Bu alt yapı her evde kolaylıkla oluşturulabilir. Çocuk anlatılanları anlayacak yaşa geldiğinde (3-4 yaş) “ Eğer tanıdığın ya da tanımadığın bir büyük sana dokunmak, seni öpmek isterse hemen hayır de, devam ederse seni babama/anneme söylerim, diyerek hemen yanından uzaklaş”, denebilir. “Eğer başına böyle bir şey gelirse, o kişi kim olursa olsun, sana ne söylemiş olursa olsun, hemen koşup bize gel ve anlat, sakın korkma” diyerek yüreklendirilebilir.

Çocuğa bu konuşma yapılırken tüm büyükleri “öcü” gibi görmesini engelleyecek biçimde, yumuşak, “çatalı ağzına götürürken dikkat etmezsen uçları yanağına batabilir” dercesine sakin bir ses tonuyla konuşmalı, çocukta korku yaratılmamalı. Ancak ana babalar ve çocuğa bakan her büyük korkmalı, hem de çok korkmalı. Çocuğu yanımızdan değil, gözümüzün önünden ayırmamalıyız.

Okullara gelince, cinsel eğitim artık fen derslerinin konusu olmaktan çıkarılmalı, ön ergenlik çağına gelen her çocuğun okuyacağı bir gelişim konusu olarak müfredatta yerini almalı.

Yurdumuzun bu sorunu ancak eğitim ile çözülecek.
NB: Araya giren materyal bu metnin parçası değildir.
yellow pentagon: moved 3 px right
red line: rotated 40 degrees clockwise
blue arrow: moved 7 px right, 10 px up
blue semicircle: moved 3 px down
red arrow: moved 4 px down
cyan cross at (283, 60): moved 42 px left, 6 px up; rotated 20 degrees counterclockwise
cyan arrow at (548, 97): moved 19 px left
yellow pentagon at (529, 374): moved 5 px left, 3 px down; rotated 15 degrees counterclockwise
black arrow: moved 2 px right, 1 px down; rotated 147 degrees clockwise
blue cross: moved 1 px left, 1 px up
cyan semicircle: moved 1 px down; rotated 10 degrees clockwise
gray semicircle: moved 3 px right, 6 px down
Bu uzun soluklu bir iş. Cinsel öğretim demiyoruz, cinsel eğitim diyoruz. Bu eğitim, “Bekâret önemlidir/değildir” gibi yerel değerlerden sıyrılmış bir eğitim olmalıdır.
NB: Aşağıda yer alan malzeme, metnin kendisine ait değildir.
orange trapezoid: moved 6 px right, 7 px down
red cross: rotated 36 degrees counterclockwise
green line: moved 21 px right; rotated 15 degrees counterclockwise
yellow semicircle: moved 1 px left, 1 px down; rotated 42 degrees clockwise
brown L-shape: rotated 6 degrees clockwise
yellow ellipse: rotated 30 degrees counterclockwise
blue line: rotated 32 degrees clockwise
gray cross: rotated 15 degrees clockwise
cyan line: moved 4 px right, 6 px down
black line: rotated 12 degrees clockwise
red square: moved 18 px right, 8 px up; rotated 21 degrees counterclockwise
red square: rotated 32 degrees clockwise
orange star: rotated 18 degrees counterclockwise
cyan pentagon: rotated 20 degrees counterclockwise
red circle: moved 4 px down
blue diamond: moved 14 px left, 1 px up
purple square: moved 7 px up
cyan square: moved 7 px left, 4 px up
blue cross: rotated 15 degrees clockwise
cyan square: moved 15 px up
Her insanın bir onuru vardır.

Cinsel yaşam zorlama ve sömürüden uzak olmalıdır.
Kişinin cinsel davranışı, kendine, başkasına zarar vermemelidir gibi, insanı insan yapan evrensel değerleri yaşamımıza yön veren ilkeler olarak benimsediğimizde namus cinayetleri, aile içi tecavüzler ve en önemlisi minicik bir yavruyu cinsel özne olarak görme ancak o zaman ortadan kalkabilir.

Uzman Psikolog Birsen Özkan, 1974 yılından beri çocuklara “Cinsel Eğitim” ve “Çocukların Cinsel Kimliklerinin Oluşmasında Büyüklerin Rolleri” ile ilgili ana baba ve öğretmenlere seminerler vermektedir.